The digital divide and rural New Mexico

The digital divide in America – those who do and those who do not have access to the Internet – runs especially deep in rural New Mexico. Is it digital injustice or just the painfully slow development of the necessary infrastructure?

Tom Wheeler, chairman of the Federal Communications Commission, visited New Mexico recently. He confronted that question and a challenge on the confusing issue of net neutrality, the argument over whether some content providers can get favorable high-speed access to the network at the expense of other users. Though he spoke with obvious conviction, some audience members were unsatisfied with his answers.

After visiting Acoma Pueblo, Wheeler spoke and answered questions at a forum sponsored by the New Mexico Media Literacy Project and other organizations belonging to the New Mexico Digital Justice Coalition.

“Digital Justice” is fighting terminology. It implies that the lack of access is a political decision rather than the absence of resources.
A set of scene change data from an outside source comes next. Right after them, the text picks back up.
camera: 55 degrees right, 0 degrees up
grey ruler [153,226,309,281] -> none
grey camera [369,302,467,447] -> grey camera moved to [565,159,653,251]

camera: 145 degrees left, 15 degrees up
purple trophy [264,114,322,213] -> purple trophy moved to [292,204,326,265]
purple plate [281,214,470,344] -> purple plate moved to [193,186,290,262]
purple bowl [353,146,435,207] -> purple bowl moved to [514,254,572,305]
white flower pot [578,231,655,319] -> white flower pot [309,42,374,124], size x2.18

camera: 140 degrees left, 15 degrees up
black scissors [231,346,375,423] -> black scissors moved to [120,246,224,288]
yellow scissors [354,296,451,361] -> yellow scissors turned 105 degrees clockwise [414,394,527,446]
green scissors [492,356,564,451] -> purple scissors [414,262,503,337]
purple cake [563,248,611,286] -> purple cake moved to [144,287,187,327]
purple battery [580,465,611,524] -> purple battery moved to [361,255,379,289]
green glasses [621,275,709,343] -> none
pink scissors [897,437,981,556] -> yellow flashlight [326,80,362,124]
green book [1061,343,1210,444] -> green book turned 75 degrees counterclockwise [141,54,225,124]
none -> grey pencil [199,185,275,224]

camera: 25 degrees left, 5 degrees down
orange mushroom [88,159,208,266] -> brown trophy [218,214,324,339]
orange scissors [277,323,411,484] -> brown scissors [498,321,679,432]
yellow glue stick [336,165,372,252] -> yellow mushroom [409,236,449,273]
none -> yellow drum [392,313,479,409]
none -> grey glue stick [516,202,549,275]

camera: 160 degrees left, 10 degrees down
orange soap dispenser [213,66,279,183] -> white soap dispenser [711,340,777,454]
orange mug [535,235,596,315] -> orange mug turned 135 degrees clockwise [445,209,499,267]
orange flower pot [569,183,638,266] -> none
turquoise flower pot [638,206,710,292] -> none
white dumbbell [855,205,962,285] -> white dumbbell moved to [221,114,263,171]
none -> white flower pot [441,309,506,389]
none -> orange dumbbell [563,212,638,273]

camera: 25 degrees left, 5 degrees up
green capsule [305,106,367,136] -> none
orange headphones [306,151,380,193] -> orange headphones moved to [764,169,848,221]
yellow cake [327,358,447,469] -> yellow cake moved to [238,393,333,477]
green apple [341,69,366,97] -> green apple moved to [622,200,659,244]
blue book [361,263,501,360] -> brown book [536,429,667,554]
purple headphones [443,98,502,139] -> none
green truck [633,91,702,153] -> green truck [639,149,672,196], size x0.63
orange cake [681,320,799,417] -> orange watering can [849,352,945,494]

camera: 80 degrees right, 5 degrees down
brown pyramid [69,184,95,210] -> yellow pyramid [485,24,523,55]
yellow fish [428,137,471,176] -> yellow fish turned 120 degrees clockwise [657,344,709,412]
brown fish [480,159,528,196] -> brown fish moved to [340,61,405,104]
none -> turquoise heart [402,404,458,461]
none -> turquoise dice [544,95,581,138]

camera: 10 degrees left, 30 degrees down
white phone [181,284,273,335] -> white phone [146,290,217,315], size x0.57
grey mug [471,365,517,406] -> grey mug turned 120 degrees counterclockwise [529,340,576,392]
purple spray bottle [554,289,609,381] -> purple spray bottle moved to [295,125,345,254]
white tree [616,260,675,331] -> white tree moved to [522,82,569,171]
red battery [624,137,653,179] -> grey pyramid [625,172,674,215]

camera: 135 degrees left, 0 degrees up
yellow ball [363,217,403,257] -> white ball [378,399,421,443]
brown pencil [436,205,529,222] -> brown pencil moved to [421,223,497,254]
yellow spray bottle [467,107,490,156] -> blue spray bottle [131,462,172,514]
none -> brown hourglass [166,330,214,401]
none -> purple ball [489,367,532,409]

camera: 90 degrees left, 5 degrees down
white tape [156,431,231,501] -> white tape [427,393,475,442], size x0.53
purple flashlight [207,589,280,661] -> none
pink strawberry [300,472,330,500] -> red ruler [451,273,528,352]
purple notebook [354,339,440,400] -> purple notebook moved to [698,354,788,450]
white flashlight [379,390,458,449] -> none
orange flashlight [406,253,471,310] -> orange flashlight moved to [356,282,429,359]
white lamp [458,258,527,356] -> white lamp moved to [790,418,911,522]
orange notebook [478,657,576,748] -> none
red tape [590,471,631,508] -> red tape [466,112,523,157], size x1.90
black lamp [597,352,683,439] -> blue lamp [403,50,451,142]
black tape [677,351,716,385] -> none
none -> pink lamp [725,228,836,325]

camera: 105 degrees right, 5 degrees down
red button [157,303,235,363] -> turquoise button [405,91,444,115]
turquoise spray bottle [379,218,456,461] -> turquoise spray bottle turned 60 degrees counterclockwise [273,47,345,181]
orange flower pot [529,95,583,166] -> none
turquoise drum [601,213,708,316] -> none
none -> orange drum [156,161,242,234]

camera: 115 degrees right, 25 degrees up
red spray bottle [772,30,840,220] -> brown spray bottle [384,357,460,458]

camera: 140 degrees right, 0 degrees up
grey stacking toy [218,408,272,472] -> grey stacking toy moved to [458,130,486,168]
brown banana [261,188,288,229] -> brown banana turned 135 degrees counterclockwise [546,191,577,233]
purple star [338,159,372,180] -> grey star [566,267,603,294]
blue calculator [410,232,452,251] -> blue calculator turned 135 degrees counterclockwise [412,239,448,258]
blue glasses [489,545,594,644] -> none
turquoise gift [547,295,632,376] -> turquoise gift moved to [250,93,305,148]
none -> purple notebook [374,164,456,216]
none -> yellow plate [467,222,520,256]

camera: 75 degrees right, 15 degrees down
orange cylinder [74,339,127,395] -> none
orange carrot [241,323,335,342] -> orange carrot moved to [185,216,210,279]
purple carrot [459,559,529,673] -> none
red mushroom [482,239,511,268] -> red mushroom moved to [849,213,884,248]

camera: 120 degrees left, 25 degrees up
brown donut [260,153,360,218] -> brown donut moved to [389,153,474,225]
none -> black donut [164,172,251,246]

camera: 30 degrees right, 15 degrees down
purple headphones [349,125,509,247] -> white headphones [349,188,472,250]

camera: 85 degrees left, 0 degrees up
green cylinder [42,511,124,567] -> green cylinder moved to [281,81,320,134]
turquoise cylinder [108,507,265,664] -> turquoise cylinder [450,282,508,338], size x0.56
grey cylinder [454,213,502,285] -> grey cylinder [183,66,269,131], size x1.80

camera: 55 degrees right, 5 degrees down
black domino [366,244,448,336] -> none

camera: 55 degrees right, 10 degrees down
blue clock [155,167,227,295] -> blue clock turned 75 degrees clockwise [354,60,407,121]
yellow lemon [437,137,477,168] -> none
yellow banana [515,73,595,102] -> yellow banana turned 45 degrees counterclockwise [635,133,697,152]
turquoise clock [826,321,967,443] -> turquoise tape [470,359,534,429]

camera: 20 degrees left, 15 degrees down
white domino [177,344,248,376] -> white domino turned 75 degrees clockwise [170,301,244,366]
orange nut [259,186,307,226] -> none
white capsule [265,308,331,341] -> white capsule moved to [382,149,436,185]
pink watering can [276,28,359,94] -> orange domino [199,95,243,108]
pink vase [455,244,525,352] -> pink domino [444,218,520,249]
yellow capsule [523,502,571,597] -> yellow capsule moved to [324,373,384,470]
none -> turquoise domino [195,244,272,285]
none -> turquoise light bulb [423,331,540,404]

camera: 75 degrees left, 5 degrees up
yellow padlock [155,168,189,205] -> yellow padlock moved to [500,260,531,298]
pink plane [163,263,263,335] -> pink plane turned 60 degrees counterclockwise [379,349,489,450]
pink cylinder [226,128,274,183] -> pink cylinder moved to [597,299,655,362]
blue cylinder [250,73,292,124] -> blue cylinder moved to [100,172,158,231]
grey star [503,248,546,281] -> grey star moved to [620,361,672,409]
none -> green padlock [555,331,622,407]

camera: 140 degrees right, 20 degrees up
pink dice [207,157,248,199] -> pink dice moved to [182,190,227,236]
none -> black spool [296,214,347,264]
Wheeler said he is committed to universal Internet access. The FCC has officially taken notice that fewer than 10 percent of Native Americans have broadband connectivity. What they have, he said, is unacceptably limited and expensive. Acoma, he said, has a library with 10 connected desktops, costing the pueblo an outrageous $1700 per month. The system is left running at night so students can access the Internet from their cars in the parking lot.

Wheeler encouraged the use of an FCC subsidy program, called the E-rate program, which can help schools and libraries obtain broadband services at affordable prices.

His answers on the net neutrality issue caused controversy.

Wheeler said he is committed to an “open Internet” where nobody has priority based on price. But he opposes defining the Internet as a common carrier. He said such a definition might result in excessive regulation and market interference that would stifle innovation.

The “common carrier” definition would define the Internet as similar to the phone company.

Under Wheeler’s predecessor, the FCC adopted regulations to support net neutrality, but the regulations were overturned by a federal court decision last January. New regulations are now in the rulemaking process.

Jason Marks, former Public Regulation Commissioner, was in the audience.   Marks explained to me that the court decision was inevitable as long as the Internet is not defined as a common carrier, and that future regulations will run into the same obstacle. He didn’t agree with Wheeler’s reasons for refusing to adopt the definition.

The other issue of the day was that troublesome digital divide.

New Mexico’s poor rural areas are really poor, really rural and really lacking in modern life’s necessities. Internet access is the latest addition to a broader problem that includes bad roads, lack of services and places without electricity or running water. Part of the urgency around Internet access is that it could help solve other aspects of the problem – such as health care through distance medicine and education through distance learning.

State Sen. Jacob Candelaria (D-Albuquerque), who was on the panel, referred to a bill he cosponsored that appropriates $50 million ($10 million in each of the next five years) for education technology infrastructure – the hardware needed to provide Internet connections for schools.

If we were rebuilding roads, we could be laying cable under those roads. New Mexico has a road funding crisis, remember?

Infrastructure is what we need, it’s a logical investment at both the state and federal level, and I’m just as frustrated as anybody that the federal government’s paralysis and New Mexico’s lack of money are preventing it from getting done.

The issue gets back to economic development, which gets back to attracting and growing business, not investing in the rural places that are the heart of New Mexico culture but show limited economic promise. Around and around we go again. I don’t think it’s about deliberate injustice. It’s about a need for new solutions.